Saved entries

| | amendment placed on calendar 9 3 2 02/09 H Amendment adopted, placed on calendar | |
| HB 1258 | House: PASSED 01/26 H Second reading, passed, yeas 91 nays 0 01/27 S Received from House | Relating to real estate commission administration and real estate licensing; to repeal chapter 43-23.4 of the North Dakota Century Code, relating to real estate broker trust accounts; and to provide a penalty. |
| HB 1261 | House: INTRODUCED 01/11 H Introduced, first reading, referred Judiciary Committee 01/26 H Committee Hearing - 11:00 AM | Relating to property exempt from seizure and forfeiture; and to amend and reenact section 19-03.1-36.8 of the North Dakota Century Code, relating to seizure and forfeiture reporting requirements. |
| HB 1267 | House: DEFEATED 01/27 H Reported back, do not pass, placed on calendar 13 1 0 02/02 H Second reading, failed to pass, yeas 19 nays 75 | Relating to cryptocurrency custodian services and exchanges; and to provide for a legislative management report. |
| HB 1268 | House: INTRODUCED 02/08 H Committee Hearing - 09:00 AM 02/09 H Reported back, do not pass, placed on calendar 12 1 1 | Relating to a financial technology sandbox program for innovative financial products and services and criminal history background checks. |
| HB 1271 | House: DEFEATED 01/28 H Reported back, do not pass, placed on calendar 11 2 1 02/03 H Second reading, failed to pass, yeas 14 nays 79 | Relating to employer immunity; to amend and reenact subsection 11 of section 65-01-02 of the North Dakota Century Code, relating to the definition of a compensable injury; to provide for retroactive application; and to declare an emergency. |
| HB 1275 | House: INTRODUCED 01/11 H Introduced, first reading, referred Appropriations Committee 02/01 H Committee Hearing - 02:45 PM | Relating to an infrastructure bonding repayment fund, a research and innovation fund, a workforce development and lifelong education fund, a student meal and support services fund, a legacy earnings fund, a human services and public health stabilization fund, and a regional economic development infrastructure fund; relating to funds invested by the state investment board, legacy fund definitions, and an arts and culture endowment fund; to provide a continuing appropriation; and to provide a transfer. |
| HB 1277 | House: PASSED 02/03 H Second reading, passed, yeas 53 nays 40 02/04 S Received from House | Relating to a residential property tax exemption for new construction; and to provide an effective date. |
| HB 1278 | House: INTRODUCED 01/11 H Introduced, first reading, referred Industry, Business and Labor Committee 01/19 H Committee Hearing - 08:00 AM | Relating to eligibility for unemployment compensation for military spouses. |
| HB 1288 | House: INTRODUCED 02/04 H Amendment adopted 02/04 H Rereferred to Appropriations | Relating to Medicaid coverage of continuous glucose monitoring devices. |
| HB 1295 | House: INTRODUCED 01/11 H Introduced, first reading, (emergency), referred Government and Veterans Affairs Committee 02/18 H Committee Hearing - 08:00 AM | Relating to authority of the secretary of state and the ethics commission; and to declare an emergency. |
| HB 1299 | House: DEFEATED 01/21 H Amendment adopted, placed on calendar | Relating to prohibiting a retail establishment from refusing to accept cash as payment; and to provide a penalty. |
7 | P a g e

> Exercise directions: Print the lines above, unchanged, from the start of the records to the line with "reporting requirements. |", including that final line.

> Answer below:
| | amendment placed on calendar 9 3 2 02/09 H Amendment adopted, placed on calendar | |
| HB 1258 | House: PASSED 01/26 H Second reading, passed, yeas 91 nays 0 01/27 S Received from House | Relating to real estate commission administration and real estate licensing; to repeal chapter 43-23.4 of the North Dakota Century Code, relating to real estate broker trust accounts; and to provide a penalty. |
| HB 1261 | House: INTRODUCED 01/11 H Introduced, first reading, referred Judiciary Committee 01/26 H Committee Hearing - 11:00 AM | Relating to property exempt from seizure and forfeiture; and to amend and reenact section 19-03.1-36.8 of the North Dakota Century Code, relating to seizure and forfeiture reporting requirements. |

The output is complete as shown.